Supplied passage =>
[Start of section]

Zuzana Caputova, a lawyer and political neophyte, leads the pack ahead of the Slovak election. Many of her compatriots hope she will clean up corruption — a major topic after a journalist's murder shocked the country.
The people of Slovakia headed to the polls on Saturday to pick a new president. Slovak media regard this as a pivotal election that will determine the future of the country. Commentators believe the election will decide whether Slovakia will stay a country mired in corruption and clientelism, or finally move toward the rule of law and democracy.
In late February 2018, investigative journalist Jan Kuciak and his fiancee, Martina Kusnirova, were assassinated in a small town east of the Slovak capital, Bratislava. Kuciak's work had focused on the machinations of and ties between Slovak businessmen and politicians. His murder sent a shock wave through the county and precipitated the biggest political crisis since Slovak independence in 1993.
Kuciak's investigative reports, published after his death, and subsequent research conducted by Slovak media outlets exposed close ties between the country's decision-makers, corrupt businessmen and criminals. The revelations sparked public outrage and led to the biggest protests since Czechoslovakia's 1989 Velvet Revolution. Hundreds of thousands took to the streets, demanding Slovakia become a respectable country again.

[End of section]

Write out the part of the article on the Slovak presidential election that starts with "The people of" and goes on through "independence in 1993.", copying it word for word.

Data provided =>
[Start of section]

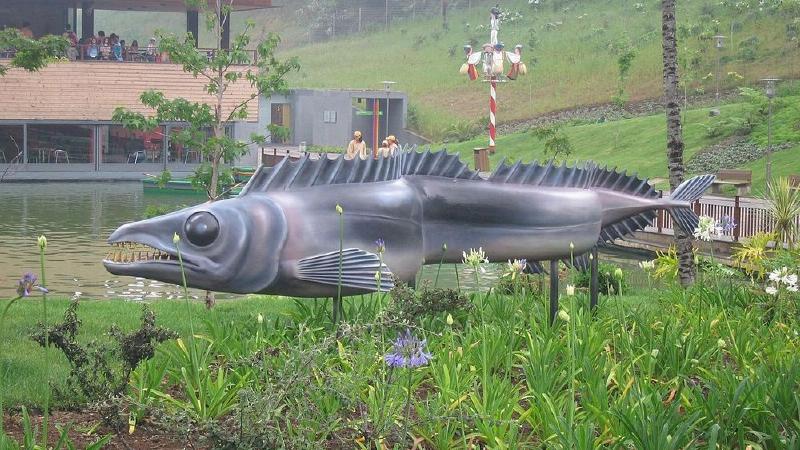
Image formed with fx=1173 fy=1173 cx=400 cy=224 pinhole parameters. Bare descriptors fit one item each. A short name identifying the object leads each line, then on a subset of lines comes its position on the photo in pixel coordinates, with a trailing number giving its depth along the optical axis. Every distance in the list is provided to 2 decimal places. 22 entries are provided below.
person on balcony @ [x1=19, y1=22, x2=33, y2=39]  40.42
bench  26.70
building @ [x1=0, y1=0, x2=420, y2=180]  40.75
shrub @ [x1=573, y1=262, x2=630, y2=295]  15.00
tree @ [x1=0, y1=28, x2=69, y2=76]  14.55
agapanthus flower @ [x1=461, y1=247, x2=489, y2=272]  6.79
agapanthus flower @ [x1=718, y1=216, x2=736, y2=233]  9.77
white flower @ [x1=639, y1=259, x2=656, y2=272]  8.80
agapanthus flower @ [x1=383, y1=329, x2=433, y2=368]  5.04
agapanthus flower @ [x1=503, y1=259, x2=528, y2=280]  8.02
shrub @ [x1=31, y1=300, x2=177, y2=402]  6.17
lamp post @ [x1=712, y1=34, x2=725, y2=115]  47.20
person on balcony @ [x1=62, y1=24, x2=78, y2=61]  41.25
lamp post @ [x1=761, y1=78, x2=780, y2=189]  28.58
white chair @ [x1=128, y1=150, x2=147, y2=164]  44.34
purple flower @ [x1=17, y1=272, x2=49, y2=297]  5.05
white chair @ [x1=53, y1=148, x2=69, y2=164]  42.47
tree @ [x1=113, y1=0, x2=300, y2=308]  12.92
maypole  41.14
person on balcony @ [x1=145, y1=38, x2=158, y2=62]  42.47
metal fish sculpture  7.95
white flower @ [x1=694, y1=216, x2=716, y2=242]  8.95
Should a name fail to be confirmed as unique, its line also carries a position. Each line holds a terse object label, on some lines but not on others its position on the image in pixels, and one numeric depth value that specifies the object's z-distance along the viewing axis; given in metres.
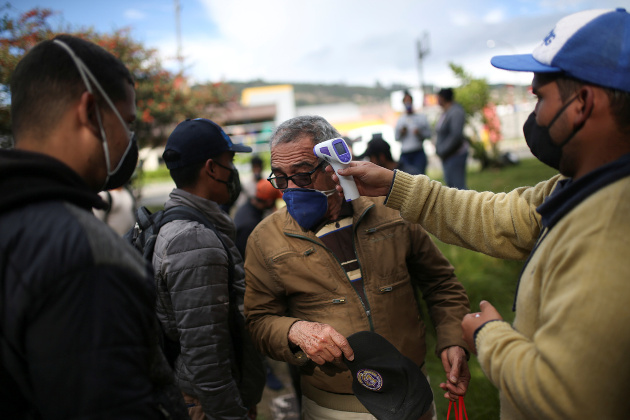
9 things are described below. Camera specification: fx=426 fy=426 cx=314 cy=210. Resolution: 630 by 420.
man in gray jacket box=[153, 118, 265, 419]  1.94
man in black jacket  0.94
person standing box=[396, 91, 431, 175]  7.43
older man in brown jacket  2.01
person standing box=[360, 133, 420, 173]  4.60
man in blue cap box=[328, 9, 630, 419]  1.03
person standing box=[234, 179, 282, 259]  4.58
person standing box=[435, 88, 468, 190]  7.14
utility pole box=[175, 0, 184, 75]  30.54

[End of section]

Task solution =>
The people of Slovakia headed to the polls on Saturday to pick a new president. Slovak media regard this as a pivotal election that will determine the future of the country. Commentators believe the election will decide whether Slovakia will stay a country mired in corruption and clientelism, or finally move toward the rule of law and democracy.
In late February 2018, investigative journalist Jan Kuciak and his fiancee, Martina Kusnirova, were assassinated in a small town east of the Slovak capital, Bratislava. Kuciak's work had focused on the machinations of and ties between Slovak businessmen and politicians. His murder sent a shock wave through the county and precipitated the biggest political crisis since Slovak independence in 1993.